Andrew Munro as Ed Hillary in the new TV One series Hillary.
If the Legionnaire hat comes roaring back into fashion in New Zealand this summer, we won't need to look far to find the reason why.
The iconic flap-back cap favoured by Sir Edmund Hillary looks set to see plenty of free advertising over the next five weeks as our most famous adventurer's life story is given the dramatic treatment in the long-awaited TV One series Hillary.
The six-part biopic began last night, not atop a mountain but amidst the aftermath of the plane crash which claimed the lives of his first wife and daughter in Nepal in 1975. While this sombre, speechless opening scene might not seem like the most obvious starting point, it was a clear signal of the series' intent, and it hung ominously over the following hour.
The rest of the episode was spent covering the early years of Hillary's life, which by his own accounts were largely uneventful. But by focusing on a handful of pivotal moments, series writer Tom Scott - an old friend of Hillary's who previously produced the documentary about his life A View From The Top in 1997 - was able to sketch a convincing portrait of the man behind the mythology.
Before Everest, there was Tuakau, which is where we we first met a gangly kid coming home from school to cop a belting from his father for stealing a bunch of grapes.
Later, after being sent to board at Auckland Grammar, his light fingers struck again to pinch a copy of Eric Shipton's mountaineering classic Nanda Devi from the school library - an act which seemingly set in motion an all-consuming infatuation with the Himalayas.
We skipped forward a few years to a school climbing trip, where an older, more filled-out Hillary gazed awestruck at a distant snowy peak.

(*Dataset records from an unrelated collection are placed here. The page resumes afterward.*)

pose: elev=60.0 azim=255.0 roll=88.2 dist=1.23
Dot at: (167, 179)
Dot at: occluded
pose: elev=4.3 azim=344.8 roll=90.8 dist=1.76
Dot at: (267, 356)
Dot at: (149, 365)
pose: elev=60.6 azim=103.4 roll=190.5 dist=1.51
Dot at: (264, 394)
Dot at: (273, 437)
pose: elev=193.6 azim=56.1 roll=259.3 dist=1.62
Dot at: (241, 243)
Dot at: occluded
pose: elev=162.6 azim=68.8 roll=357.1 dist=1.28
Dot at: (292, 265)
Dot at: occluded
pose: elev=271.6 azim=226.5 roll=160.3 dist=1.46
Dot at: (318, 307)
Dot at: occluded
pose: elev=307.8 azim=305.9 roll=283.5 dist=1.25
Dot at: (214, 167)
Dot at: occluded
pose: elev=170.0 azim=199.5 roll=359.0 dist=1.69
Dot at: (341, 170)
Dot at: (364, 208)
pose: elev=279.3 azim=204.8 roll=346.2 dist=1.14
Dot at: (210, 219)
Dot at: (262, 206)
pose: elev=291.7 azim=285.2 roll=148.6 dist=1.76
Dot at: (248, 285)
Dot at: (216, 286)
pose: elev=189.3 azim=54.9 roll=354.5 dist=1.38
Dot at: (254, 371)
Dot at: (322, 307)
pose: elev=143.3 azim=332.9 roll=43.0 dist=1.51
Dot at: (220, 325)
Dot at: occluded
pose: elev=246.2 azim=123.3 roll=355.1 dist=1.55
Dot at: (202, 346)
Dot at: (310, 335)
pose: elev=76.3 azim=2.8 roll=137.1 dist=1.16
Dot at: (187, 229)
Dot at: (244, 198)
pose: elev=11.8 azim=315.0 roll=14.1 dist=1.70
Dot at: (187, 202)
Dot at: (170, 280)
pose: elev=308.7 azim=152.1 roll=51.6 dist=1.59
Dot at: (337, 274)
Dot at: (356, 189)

At times the early characterisation bordered on heavy-handed, but this improved once we got to the 'real' Hillary. Andrew Munro embodied the quiet, stoic man-of-few-words brilliantly, capturing his humanity with little more than a shy laugh or furtive glance.
Munro's first scenes chronicled Hillary's young adulthood and the sense of frustration he felt staying at home during the Second World War, where he worked as a beekeeper under the employ of his sternly pacifist father. With only one exemption per family, his younger brother Rex was forced to register as a conscientious objector and spend years in a detention camp.
When Hillary finally made the decision to forego his exclusion and enlist in the Air Force, he rode his motorcycle down to tell his brother. In a sentence Rex summed up his brother's character and what seemed to be a main theme of the episode: "Brave enough to go to war," he said disparagingly, "but not brave enough to tell your own father."
The first part of the series was solid more than it was spectacular. That comes later. When Hillary finally hit the slopes at with old mate George Lowe (Dean O'Gorman) at the end of the episode, the alpine cinematography was immense and impressive, a teaser of what's to come.
By taking time to first colour in their subject's back story Scott and director Danny Mulheron laid a promising platform for the rest of the series.
No matter how many times we might have heard it all already, there was still that rush of adventure when on an icy plateau Lowe turned to Hillary and asked: "You ever thought about the Himalayas?"